[Saved entries]
[Start of Attachment]

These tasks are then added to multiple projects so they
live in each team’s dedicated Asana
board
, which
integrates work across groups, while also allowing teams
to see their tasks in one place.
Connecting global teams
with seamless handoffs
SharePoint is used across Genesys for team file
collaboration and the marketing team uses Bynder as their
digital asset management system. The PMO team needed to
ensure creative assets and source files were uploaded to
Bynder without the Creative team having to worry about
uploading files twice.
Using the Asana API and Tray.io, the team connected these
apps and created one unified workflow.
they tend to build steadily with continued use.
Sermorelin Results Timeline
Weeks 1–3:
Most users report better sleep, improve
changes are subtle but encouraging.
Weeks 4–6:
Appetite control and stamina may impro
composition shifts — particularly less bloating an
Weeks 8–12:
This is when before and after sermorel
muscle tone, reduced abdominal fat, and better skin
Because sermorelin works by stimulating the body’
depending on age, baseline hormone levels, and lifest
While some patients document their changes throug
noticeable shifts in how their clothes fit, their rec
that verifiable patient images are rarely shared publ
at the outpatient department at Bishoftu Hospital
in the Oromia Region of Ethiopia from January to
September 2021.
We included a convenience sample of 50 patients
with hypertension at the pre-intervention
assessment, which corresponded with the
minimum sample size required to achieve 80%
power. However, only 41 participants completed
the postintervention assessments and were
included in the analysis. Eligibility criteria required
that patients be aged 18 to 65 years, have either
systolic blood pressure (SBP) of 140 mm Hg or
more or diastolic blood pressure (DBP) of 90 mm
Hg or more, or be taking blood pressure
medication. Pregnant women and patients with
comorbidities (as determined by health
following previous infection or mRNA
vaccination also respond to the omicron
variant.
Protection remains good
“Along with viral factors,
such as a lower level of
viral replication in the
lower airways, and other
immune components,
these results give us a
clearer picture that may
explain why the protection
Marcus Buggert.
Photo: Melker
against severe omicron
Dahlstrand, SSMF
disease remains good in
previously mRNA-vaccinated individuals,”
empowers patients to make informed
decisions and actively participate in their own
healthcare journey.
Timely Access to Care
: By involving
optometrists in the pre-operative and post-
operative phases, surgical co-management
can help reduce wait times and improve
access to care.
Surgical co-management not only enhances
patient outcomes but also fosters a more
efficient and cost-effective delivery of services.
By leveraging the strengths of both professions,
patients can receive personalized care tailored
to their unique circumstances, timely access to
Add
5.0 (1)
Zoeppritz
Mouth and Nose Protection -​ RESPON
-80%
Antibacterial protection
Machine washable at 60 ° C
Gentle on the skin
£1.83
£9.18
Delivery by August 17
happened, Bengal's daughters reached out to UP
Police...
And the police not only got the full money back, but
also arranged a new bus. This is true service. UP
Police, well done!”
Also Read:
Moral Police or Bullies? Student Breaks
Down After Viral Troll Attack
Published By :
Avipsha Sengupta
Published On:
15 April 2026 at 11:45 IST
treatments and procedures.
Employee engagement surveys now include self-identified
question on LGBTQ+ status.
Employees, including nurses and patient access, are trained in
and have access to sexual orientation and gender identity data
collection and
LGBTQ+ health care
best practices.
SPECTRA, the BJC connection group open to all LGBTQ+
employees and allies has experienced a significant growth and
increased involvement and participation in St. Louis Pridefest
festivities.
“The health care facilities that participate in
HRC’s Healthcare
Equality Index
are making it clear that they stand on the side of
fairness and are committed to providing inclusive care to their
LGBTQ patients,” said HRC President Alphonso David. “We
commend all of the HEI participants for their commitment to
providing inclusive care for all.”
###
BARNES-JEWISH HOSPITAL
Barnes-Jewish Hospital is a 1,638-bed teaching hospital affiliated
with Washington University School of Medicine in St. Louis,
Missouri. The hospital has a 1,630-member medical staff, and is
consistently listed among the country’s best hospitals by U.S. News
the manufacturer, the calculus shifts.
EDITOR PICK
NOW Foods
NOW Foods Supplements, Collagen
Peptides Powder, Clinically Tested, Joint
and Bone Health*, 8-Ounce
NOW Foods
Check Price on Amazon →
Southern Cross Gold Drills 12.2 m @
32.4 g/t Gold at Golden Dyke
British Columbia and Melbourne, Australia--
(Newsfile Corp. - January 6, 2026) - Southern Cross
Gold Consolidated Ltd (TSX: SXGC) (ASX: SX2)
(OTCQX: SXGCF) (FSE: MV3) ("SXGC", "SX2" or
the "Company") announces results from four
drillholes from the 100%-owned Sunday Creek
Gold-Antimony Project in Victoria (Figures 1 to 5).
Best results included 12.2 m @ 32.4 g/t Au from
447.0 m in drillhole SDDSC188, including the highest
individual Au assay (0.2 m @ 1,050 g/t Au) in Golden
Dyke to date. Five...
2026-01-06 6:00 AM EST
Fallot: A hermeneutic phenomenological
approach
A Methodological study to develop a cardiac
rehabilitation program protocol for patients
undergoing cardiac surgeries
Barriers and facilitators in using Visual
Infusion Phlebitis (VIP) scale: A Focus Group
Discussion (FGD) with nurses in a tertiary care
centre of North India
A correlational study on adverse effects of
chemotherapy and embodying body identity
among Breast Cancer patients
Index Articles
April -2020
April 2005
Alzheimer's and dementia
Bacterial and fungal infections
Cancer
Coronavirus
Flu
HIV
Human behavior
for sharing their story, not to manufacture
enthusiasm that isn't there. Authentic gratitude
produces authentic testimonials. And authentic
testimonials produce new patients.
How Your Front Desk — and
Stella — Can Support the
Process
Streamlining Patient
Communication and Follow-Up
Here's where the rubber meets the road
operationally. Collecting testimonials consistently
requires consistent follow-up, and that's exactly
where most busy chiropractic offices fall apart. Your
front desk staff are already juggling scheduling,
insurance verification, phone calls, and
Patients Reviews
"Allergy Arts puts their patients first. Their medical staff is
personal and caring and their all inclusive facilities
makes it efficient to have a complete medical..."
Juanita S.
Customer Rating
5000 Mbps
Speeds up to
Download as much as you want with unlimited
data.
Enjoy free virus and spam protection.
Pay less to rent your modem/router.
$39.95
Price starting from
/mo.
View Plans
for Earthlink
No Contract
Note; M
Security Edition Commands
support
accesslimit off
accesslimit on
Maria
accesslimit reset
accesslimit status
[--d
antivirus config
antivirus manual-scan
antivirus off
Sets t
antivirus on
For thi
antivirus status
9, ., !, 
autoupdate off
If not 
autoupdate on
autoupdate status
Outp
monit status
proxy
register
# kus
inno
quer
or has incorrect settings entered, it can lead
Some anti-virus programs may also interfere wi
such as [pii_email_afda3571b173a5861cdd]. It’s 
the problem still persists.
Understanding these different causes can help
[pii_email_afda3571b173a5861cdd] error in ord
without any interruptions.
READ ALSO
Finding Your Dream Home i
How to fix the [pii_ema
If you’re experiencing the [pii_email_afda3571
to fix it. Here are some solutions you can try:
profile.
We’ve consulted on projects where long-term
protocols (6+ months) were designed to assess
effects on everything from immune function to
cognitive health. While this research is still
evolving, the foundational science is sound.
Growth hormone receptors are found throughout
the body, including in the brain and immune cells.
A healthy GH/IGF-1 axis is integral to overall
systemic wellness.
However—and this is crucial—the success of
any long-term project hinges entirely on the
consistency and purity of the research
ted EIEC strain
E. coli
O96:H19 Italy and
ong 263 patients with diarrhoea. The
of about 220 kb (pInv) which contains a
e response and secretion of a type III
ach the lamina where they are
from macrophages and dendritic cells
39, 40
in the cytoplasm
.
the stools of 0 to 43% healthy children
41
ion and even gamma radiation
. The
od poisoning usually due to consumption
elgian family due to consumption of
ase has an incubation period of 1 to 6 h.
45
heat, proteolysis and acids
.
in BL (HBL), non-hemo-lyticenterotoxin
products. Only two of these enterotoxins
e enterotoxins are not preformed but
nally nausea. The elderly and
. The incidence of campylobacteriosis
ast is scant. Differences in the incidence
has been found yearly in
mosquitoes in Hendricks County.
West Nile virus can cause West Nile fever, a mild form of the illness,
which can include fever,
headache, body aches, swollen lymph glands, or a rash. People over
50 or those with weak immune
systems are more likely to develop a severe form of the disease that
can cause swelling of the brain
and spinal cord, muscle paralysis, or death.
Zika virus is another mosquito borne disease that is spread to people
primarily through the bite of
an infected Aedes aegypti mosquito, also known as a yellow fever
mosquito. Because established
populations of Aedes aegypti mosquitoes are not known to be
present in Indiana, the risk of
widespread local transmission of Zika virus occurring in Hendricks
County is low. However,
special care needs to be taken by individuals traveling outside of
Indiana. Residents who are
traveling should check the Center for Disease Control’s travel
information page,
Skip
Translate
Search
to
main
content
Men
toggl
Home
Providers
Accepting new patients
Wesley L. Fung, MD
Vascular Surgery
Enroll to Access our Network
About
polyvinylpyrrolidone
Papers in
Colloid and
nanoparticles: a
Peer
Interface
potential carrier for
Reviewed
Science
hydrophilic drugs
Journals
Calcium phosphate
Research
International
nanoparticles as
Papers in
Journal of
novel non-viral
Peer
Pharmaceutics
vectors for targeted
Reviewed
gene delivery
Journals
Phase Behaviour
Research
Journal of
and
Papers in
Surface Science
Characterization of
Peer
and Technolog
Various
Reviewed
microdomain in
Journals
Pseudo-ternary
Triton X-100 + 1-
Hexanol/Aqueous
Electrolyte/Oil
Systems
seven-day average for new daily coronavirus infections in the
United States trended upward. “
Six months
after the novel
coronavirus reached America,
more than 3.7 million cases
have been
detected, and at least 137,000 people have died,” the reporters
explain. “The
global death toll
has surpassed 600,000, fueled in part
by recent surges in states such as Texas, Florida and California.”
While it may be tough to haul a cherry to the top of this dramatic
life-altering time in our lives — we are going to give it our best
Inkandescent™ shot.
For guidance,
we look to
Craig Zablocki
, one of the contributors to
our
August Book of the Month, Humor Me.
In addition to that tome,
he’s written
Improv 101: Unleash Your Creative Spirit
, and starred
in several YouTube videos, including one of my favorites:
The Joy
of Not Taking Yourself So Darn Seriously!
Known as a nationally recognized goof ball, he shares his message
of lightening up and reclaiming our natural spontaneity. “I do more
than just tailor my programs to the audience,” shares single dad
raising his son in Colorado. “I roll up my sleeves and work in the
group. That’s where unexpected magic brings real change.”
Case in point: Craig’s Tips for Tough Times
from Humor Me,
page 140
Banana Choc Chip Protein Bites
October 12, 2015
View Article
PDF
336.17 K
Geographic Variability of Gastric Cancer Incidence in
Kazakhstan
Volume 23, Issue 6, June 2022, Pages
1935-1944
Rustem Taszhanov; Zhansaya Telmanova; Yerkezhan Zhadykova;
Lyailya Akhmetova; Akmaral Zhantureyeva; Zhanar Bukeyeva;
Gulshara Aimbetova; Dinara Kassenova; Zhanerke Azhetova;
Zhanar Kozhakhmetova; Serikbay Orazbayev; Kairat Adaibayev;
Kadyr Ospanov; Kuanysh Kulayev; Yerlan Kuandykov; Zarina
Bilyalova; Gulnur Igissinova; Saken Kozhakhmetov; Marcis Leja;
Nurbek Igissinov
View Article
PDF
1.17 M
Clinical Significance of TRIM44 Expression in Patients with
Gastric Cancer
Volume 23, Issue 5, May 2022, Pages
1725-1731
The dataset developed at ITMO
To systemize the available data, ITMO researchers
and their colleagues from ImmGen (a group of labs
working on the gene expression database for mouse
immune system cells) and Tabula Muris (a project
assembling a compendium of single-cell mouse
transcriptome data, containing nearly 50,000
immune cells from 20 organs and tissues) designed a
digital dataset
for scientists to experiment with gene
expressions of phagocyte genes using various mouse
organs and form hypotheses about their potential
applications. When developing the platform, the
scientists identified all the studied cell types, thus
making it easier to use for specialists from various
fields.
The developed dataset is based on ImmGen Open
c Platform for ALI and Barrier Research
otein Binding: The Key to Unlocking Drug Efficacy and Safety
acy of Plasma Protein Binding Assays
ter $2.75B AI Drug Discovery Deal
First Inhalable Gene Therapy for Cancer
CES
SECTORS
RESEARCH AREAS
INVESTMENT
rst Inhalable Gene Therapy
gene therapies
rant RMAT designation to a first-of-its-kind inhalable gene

[End of Attachment]

Above this instruction are the records; retype exactly the lines from the one containing "by recent surges" up to and including the one containing "August Book of the Month, Humor Me.".

by recent surges in states such as Texas, Florida and California.”
While it may be tough to haul a cherry to the top of this dramatic
life-altering time in our lives — we are going to give it our best
Inkandescent™ shot.
For guidance,
we look to
Craig Zablocki
, one of the contributors to
our
August Book of the Month, Humor Me.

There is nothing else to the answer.